▶ Prompt
Check every line of the material below, and show those that contain "blog".

▶ Data supplied
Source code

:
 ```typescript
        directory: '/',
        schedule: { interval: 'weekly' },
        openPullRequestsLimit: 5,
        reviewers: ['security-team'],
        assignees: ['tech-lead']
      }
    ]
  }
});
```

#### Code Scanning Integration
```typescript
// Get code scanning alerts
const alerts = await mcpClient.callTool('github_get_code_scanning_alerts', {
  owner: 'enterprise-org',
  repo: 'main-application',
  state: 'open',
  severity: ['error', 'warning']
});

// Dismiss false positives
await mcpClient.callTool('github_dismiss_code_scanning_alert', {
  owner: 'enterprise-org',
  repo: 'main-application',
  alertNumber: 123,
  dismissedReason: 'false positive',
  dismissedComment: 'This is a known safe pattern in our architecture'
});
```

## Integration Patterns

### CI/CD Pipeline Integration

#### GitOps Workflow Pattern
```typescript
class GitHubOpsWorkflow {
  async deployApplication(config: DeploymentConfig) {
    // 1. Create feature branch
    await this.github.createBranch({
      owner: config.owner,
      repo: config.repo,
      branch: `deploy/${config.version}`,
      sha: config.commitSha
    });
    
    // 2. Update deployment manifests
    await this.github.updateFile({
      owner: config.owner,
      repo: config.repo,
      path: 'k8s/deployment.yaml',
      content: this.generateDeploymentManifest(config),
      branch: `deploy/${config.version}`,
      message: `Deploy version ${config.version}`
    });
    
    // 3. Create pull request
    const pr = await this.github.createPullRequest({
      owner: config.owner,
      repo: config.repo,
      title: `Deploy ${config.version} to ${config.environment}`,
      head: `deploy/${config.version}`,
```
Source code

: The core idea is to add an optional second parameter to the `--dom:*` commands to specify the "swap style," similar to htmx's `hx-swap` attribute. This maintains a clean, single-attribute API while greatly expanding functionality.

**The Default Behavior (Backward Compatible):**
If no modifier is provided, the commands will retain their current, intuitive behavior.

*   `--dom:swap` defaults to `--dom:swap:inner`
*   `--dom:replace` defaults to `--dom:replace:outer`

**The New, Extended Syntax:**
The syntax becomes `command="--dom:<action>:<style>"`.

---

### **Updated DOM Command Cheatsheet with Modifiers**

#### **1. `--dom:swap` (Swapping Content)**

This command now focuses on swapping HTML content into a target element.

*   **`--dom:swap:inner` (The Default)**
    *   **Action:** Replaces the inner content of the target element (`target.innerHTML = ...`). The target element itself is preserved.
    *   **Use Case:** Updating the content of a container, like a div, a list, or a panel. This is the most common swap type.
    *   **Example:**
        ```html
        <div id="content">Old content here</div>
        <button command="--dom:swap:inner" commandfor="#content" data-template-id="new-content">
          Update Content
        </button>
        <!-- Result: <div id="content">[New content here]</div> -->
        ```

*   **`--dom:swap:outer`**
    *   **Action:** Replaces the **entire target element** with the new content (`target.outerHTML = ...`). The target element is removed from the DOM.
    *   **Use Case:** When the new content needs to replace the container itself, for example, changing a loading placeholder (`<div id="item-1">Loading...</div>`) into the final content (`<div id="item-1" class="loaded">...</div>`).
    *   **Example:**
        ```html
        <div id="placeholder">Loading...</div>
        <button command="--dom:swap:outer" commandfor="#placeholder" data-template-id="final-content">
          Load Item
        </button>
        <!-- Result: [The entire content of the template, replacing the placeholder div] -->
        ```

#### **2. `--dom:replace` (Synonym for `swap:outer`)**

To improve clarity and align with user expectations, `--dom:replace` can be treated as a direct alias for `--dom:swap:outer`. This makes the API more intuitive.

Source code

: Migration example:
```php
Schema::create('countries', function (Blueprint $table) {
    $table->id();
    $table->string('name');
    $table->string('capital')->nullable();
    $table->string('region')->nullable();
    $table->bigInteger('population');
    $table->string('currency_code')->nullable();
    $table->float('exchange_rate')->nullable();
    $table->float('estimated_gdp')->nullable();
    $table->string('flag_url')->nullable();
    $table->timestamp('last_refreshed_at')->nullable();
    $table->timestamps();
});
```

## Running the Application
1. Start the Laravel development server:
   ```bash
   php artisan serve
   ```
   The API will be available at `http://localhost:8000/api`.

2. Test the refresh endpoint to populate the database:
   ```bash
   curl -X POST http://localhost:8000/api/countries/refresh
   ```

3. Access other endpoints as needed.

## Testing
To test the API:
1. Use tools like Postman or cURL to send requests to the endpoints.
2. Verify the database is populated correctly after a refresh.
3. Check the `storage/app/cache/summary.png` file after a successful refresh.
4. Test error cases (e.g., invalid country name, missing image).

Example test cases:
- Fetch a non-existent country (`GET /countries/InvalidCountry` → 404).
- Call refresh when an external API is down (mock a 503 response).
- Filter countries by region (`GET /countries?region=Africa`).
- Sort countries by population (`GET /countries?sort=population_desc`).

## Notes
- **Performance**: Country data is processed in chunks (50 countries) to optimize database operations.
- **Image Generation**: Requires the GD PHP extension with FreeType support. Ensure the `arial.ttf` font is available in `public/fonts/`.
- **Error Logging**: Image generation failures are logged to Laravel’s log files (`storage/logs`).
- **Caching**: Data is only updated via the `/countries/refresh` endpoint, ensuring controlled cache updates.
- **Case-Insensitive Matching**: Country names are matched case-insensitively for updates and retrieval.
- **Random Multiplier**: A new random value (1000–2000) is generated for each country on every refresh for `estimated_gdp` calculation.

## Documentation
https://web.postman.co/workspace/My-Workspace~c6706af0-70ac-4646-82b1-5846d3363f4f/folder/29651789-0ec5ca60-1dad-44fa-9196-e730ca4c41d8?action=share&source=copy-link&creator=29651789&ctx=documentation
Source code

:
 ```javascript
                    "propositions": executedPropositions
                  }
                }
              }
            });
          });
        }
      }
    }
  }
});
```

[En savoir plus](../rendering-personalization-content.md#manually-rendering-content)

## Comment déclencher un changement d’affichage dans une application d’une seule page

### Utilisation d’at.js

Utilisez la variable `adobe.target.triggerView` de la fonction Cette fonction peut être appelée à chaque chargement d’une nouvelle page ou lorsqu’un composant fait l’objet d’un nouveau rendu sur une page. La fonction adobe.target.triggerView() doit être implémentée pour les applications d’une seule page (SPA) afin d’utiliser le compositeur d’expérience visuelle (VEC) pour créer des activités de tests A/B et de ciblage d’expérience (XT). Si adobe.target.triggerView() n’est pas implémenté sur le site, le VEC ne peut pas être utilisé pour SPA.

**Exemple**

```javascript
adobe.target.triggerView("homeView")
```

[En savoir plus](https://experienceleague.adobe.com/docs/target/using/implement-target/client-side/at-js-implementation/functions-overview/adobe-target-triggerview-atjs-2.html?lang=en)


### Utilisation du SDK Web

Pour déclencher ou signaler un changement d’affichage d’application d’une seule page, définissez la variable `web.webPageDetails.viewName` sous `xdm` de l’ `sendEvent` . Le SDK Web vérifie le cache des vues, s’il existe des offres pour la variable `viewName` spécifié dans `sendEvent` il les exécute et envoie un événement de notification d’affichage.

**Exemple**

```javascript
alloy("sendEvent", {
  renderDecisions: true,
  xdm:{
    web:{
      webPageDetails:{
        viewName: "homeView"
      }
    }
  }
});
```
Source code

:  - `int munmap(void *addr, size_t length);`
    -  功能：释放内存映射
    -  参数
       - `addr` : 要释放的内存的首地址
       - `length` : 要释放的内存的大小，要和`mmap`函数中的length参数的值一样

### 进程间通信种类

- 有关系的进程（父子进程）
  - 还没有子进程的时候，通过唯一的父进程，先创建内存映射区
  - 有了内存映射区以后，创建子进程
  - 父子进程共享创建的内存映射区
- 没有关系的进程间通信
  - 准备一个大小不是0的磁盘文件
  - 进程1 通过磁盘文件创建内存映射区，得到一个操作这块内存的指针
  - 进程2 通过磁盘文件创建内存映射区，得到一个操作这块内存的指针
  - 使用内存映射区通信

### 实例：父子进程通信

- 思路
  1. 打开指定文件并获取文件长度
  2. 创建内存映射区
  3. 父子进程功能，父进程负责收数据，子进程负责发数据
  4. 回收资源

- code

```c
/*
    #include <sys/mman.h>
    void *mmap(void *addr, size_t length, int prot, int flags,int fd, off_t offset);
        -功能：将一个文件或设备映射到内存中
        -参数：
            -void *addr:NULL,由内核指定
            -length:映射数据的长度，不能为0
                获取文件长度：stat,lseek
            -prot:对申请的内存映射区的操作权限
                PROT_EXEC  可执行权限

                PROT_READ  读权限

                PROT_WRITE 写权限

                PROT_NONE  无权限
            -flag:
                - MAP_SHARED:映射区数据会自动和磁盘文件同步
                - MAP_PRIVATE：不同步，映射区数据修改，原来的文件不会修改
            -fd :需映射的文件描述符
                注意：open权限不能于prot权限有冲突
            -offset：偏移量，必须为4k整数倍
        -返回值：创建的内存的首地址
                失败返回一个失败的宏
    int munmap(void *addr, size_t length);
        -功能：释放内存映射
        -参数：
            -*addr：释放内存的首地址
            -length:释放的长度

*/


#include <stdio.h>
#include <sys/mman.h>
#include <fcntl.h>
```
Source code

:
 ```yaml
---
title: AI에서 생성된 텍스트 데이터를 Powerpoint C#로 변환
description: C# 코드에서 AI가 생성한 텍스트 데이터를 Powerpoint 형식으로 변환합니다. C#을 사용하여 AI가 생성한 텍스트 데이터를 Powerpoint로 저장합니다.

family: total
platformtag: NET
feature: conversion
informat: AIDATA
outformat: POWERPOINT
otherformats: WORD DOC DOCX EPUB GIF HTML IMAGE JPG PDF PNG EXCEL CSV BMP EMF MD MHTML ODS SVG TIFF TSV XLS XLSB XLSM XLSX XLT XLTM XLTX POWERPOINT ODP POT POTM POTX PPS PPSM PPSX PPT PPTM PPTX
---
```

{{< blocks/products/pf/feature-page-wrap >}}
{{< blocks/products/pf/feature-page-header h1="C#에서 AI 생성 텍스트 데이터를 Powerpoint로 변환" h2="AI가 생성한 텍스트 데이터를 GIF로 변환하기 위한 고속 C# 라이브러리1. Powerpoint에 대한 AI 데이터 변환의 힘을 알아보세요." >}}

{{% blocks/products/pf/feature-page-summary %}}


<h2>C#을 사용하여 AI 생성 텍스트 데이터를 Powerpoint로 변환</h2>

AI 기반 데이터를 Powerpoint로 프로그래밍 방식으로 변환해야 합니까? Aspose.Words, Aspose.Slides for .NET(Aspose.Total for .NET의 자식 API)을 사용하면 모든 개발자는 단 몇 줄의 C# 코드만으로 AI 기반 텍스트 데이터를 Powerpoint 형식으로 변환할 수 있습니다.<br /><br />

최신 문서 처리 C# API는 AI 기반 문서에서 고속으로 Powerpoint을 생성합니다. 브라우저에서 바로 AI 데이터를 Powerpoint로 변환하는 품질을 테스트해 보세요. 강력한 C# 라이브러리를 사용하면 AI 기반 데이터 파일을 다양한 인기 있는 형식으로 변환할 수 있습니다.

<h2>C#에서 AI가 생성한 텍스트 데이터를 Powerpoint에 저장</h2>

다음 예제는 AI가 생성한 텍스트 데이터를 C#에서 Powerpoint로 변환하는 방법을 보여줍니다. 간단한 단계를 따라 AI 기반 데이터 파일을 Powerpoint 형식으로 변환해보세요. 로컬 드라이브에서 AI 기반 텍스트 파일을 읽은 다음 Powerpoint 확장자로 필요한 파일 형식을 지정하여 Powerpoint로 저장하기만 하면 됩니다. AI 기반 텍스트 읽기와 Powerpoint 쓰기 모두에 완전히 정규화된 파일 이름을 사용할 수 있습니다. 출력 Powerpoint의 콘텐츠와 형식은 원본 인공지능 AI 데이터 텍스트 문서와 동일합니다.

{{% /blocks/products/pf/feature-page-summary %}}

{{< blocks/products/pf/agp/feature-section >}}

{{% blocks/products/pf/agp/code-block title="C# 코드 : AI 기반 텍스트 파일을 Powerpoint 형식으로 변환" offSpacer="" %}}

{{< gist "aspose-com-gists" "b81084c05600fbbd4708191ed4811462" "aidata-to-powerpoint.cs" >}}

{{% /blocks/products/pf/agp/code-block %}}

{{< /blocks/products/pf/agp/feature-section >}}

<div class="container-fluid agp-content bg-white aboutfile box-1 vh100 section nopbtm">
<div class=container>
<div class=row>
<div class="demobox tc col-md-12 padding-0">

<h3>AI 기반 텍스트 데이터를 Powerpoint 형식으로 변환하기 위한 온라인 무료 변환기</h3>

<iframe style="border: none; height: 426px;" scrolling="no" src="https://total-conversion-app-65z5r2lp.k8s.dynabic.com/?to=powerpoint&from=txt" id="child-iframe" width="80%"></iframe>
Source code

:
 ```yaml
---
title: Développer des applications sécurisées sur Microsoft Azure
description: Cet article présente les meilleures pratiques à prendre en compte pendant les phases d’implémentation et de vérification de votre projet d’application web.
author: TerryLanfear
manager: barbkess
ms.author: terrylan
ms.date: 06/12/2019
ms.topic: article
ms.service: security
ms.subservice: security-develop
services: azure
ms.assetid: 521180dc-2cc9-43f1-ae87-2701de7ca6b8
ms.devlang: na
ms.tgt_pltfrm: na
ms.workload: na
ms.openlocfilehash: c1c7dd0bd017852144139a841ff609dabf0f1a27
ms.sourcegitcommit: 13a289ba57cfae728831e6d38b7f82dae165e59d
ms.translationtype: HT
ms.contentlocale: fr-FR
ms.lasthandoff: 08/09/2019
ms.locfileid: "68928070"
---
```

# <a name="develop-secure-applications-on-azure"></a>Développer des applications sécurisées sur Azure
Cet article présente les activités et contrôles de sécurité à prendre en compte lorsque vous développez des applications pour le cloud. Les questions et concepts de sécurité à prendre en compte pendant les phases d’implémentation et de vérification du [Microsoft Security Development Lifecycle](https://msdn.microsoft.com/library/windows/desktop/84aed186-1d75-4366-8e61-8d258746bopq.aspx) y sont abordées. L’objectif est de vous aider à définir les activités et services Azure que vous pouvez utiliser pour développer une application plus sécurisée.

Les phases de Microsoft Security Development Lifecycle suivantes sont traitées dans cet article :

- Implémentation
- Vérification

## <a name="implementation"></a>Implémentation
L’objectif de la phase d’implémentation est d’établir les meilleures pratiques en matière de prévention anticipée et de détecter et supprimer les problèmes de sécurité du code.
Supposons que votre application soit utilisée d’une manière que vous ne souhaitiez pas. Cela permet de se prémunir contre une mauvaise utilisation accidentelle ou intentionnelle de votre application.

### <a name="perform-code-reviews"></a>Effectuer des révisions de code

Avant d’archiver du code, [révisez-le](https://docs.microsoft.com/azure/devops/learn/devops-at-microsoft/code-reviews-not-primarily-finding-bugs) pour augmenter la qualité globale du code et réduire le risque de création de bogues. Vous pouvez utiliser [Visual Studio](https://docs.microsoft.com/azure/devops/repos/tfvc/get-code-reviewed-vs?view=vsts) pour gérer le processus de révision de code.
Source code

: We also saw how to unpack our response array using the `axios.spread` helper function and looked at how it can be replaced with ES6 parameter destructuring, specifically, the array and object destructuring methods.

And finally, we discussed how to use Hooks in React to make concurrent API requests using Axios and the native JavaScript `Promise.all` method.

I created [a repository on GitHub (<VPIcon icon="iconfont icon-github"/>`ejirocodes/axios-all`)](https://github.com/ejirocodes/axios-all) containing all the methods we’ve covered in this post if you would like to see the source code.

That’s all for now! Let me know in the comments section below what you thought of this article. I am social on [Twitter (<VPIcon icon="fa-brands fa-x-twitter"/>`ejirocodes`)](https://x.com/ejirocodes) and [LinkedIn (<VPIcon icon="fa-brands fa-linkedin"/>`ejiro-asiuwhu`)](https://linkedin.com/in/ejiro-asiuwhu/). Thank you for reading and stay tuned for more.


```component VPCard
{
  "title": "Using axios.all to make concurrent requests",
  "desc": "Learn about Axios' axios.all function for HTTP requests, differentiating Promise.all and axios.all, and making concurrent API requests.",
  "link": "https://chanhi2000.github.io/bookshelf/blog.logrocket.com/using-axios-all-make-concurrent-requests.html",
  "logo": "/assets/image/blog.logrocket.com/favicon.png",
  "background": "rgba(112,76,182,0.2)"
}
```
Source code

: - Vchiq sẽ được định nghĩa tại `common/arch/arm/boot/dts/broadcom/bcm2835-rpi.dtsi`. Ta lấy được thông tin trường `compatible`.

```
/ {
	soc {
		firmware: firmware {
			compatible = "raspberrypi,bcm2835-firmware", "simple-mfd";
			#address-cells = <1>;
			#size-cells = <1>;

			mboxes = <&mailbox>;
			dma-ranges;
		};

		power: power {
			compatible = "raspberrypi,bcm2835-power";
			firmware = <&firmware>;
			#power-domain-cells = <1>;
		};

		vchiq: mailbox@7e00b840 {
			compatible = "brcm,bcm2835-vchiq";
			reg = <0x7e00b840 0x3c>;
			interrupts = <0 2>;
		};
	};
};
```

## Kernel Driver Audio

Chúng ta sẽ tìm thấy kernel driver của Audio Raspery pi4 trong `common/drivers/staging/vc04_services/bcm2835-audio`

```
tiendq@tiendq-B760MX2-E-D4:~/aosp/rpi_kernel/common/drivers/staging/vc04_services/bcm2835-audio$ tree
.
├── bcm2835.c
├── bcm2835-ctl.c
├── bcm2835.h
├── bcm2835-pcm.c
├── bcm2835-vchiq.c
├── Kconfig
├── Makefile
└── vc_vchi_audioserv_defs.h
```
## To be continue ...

▶ Solution
  "link": "https://chanhi2000.github.io/bookshelf/blog.logrocket.com/using-axios-all-make-concurrent-requests.html",
  "logo": "/assets/image/blog.logrocket.com/favicon.png",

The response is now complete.